Monday, May 30, 2016

Jerusalem Botanical Gardens

The Jerusalem Botanical Gardens are located on the campus of the Hebrew University of Jerusalem in Israel.  Plans for the gardens began in 1931, when  Alexander Elg, chairman of the Botany Department at the university decided to create gardens featuring plants native to the area.

The gardens were opened to the public in 1985, and they've expanded to include flora and fauna from all over the world.  The gardens feature sections of Australian plants, Mediterranean plants, African, and European plants.  There's also a Bonsai Japanese garden.  In addition, there's a tropical house, an herb garden, and a Bible patch, featuring 70 species of plants mentioned in the Bible.

If you visit, be sure to see the 2000 year old burial cave located on the grounds that were discovered in 1902.  The cave has the inscription, "Bones of Nicanor of Alexandria."

 The gardens are open daily from 7:00 AM to sunset.  Admission is 20 ILS for children, and 35 ILS for adults.

Monday, May 23, 2016

Schoenbrunn Palace Gardens

The gardens at Schoenbrunn Palace, located in Vienna, Austria, were opened to the public around 1779.  The Schoenbrunn Palace was the former summer residence of the famous Hapsburg family.

The palace gardens are essentially baroque in style.  There are several interesting structures located throughout the gardens.  One is the steel Palm House, pictured on the bottom.  Neptune Fountain, with its groups of Greek - Roman statues, is a picturesque focal point.  There's also a zoo - the first in the world.

    Two other gardens, not to miss, are the dry landscape Japanese garden, and the tea garden, both presents of goodwill from Japan to Austria.

The Palace gardens are free.  They are open year-round from 6:30 AM to dusk.  There is a charge to visit the Labrinth Garden and Palm House.  Admission is 3.30 euros.

Monday, May 16, 2016

Choosing the Right Fertilizer for Your Garden

 It's time for gardening to begin.  And that means a little bit of soil fortification through fertilization.  Do all of the different fertilizers have you a bit confused?  If so, here's a brief tutorial.  There are three main ingredients in fertilizer bags:  nitrogen, phosphorus, and potassium.  Nitrogen is for foilage growth, phosphorus is for flowers and roots, and potassium is for overall health.  When you look on a bag of fertilizer, you'll see a set of three numbers.  These represent the percentages of nitrogen, phosphorus, and potassium that are in the mix.  So, a 5-10-5 mix has 5% nitrogen, 10% phosphorus, and 5% potassium.

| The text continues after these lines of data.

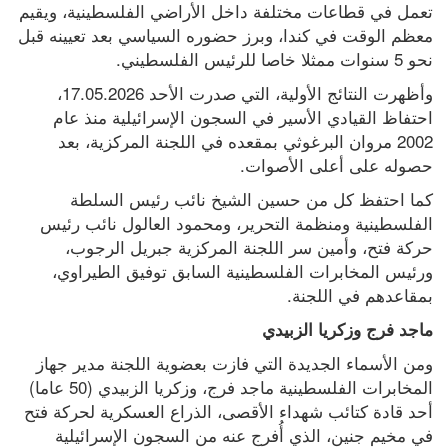
تعمل في قطاعات مختلفة داخل الأراضي الفلسطينية، ويقيم 
معظم الوقت في كندا، وبرز حضوره السياسي بعد تعيينه قبل 
نحو 5 سنوات ممثلا خاصا للرئيس الفلسطيني.
وأظهرت النتائج الأولية، التي صدرت الأحد 17.05.2026، 
احتفاظ القيادي الأسير في السجون الإسرائيلية منذ عام 
2002 مروان البرغوثي بمقعده في اللجنة المركزية، بعد 
حصوله على أعلى الأصوات.
كما احتفظ كل من حسين الشيخ نائب رئيس السلطة 
الفلسطينية ومنظمة التحرير، ومحمود العالول نائب رئيس 
حركة فتح، وأمين سر اللجنة المركزية جبريل الرجوب، 
ورئيس المخابرات الفلسطينية السابق توفيق الطيراوي، 
بمقاعدهم في اللجنة.
ماجد فرج وزكريا الزبيدي
ومن الأسماء الجديدة التي فازت بعضوية اللجنة مدير جهاز 
المخابرات الفلسطينية ماجد فرج، وزكريا الزبيدي (50 عاما) 
أحد قادة كتائب شهداء الأقصى، الذراع العسكرية لحركة فتح 
في مخيم جنين، الذي أُفرج عنه من السجون الإسرائيلية 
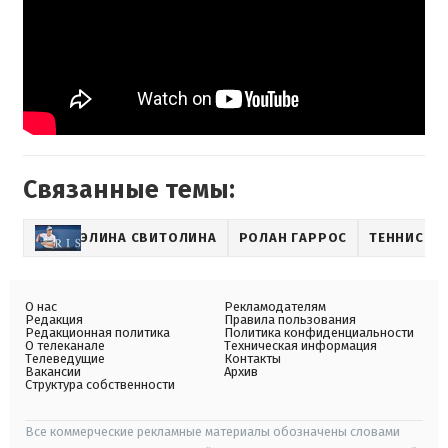
Связанные темы:
ЭЛИНА СВИТОЛИНА
РОЛАН ГАРРОС
ТЕННИС
О нас
Рекламодателям
Редакция
Правила пользования
Редакционная политика
Политика конфиденциальности
О телеканале
Техническая информация
Телеведущие
Контакты
Вакансии
Архив
Структура собственности
Все коммерческие рекламные материалы обозначены словами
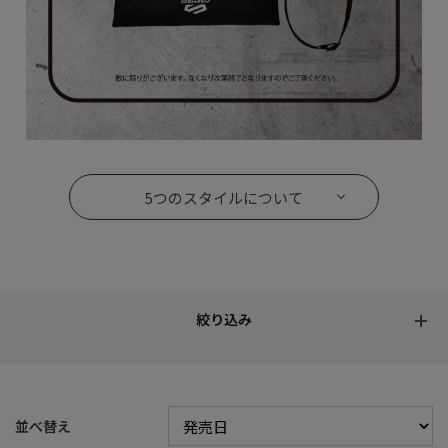
5つのスタイルについて
並べ替え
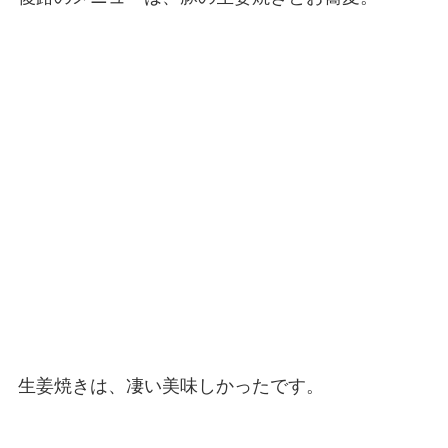
生姜焼きは、凄い美味しかったです。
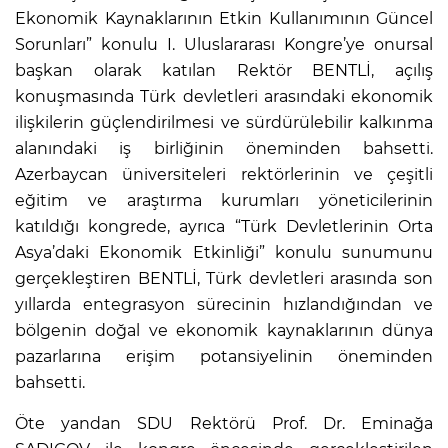
Ekonomik Kaynaklarının Etkin Kullanımının Güncel
Sorunları” konulu I. Uluslararası Kongre’ye onursal
başkan olarak katılan Rektör BENTLİ, açılış
konuşmasında Türk devletleri arasındaki ekonomik
ilişkilerin güçlendirilmesi ve sürdürülebilir kalkınma
alanındaki iş birliğinin öneminden bahsetti.
Azerbaycan üniversiteleri rektörlerinin ve çeşitli
eğitim ve araştırma kurumları yöneticilerinin
katıldığı kongrede, ayrıca “Türk Devletlerinin Orta
Asya’daki Ekonomik Etkinliği” konulu sunumunu
gerçekleştiren BENTLİ, Türk devletleri arasında son
yıllarda entegrasyon sürecinin hızlandığından ve
bölgenin doğal ve ekonomik kaynaklarının dünya
pazarlarına erişim potansiyelinin öneminden
bahsetti.
Öte yandan SDU Rektörü Prof. Dr. Eminağa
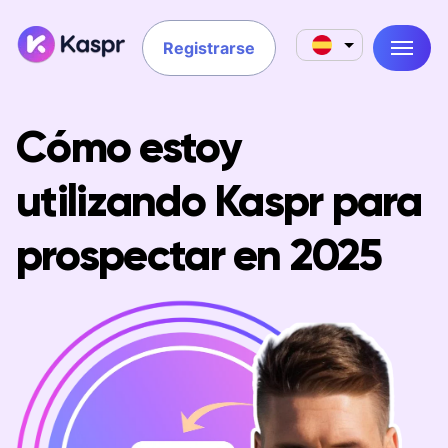
Registrarse
Cómo estoy
utilizando Kaspr para
prospectar en 2025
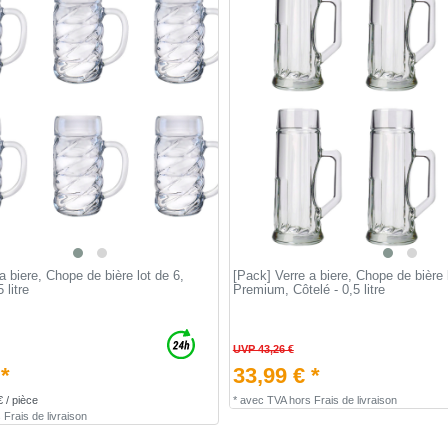
a biere, Chope de bière lot de 6,
[Pack] Verre a biere, Chope de bière 
 litre
Premium, Côtelé - 0,5 litre
UVP 43,26 €
 *
33,99 € *
€ / pièce
*
avec TVA
hors
Frais de livraison
s
Frais de livraison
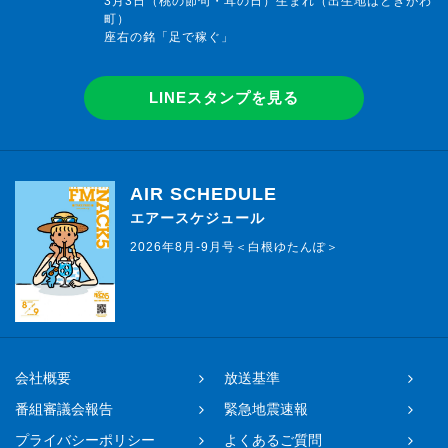
3月3日（桃の節句・耳の日）生まれ（出生地はときがわ
町）
座右の銘「足で稼ぐ」
LINEスタンプを見る
AIR SCHEDULE
エアースケジュール
2026年8月-9月号＜白根ゆたんぽ＞
会社概要
放送基準
番組審議会報告
緊急地震速報
プライバシーポリシー
よくあるご質問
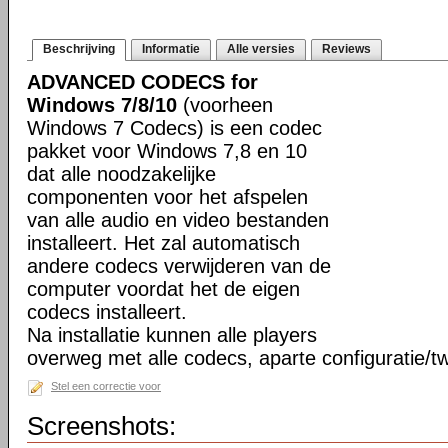
Beschrijving
Informatie
Alle versies
Reviews
ADVANCED CODECS for
Windows 7/8/10
(voorheen
Windows 7 Codecs) is een codec
pakket voor Windows 7,8 en 10
dat alle noodzakelijke
componenten voor het afspelen
van alle audio en video bestanden
installeert. Het zal automatisch
andere codecs verwijderen van de
computer voordat het de eigen
codecs installeert.
Na installatie kunnen alle players
overweg met alle codecs, aparte configuratie/tw
Stel een correctie voor
Screenshots:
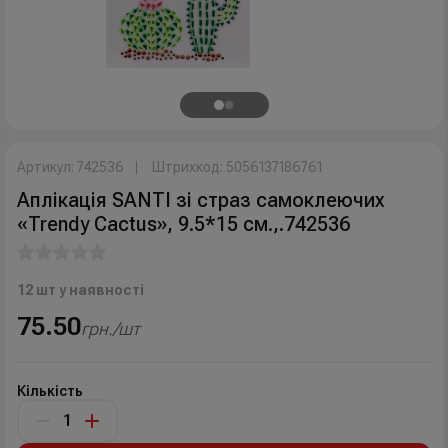
Артикул: 742536
Штрихкод: 5056137186761
Аплікація SANTI зі страз самоклеючих
«Trendy Cactus», 9.5*15 см.,.742536
12 шт у наявності
75.50
грн./шт
Кількість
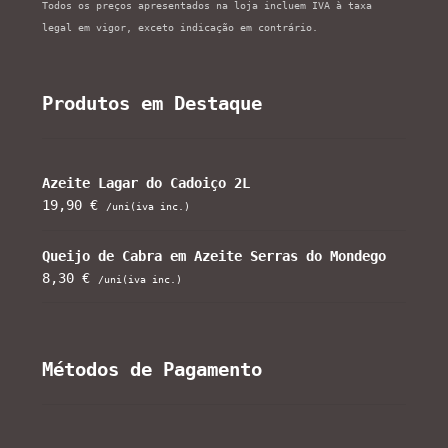
Todos os preços apresentados na loja incluem IVA à taxa
legal em vigor, exceto indicação em contrário.
Produtos em Destaque
Azeite Lagar do Cadoiço 2L
19,90
€
/uni(iva inc.)
Queijo de Cabra em Azeite Serras do Mondego
8,30
€
/uni(iva inc.)
Métodos de Pagamento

"Okay," you say.  "So what do I need?"  Well here's how you decide:

1.  Test your soil.  Those tests you get at the store will tell you your pH, but not necessarily what nutrients are missing in your soil.  So I would recommend contacting a government agency or local university to have a soil test done.  These are usually free (or there might be a small fee).  This will tell you exactly what kind of nutrients you will have to add to the soil in order to grow your desired plants.

2.  If you aren't able to test your soil, then pay attention to your plants to see what they need.  If the leaves on your plants are yellow and unhealthy, select a fertilizer with a high nitrogen count (21-3-3).  Be aware, if a plant has too much nitrogen, it won't produce flowers.  If you want to produce more flowers or fruit, choose a fertilizer with more phosphorus.  Note:  purplish leaves usually indicate a deficiency in phosphorus.

3.  If you want a general guideline, follow this:  1-2-1 is a great mix for vegetable gardens, 5-10-5 is a good all-purpose fertilizer.

4. There are also fertilizers for specifc plants.  Always follow the labels on the packaging when fertilizing your plants.  

Tuesday, May 10, 2016

George Washington's River Farm

George Washington's River farm and gardens are located in Alexandria,Virginia.  The property covers nearly 25 acres and overlooks the Potomac River.  The farm was owned by George Washington from 1760 until his death in 1799.  It now serves as the headquarters for the American Horticultural Society.Children can enjoy this historic site, as well.  There are a dozen small gardens made just for kids.  These include a Fairy Tale garden, Hummingbird Garden, Butterfly Garden, Scratch and Sniff Garden, Maze Garden, and Bat Cave.
The Wildlife Garden is a big favorite for kids.  They can hang out at the pond, pictured above, and spot little creatures like turtles, goldfish, and frogs.
The gardens are open Monday through Friday. Admission is free.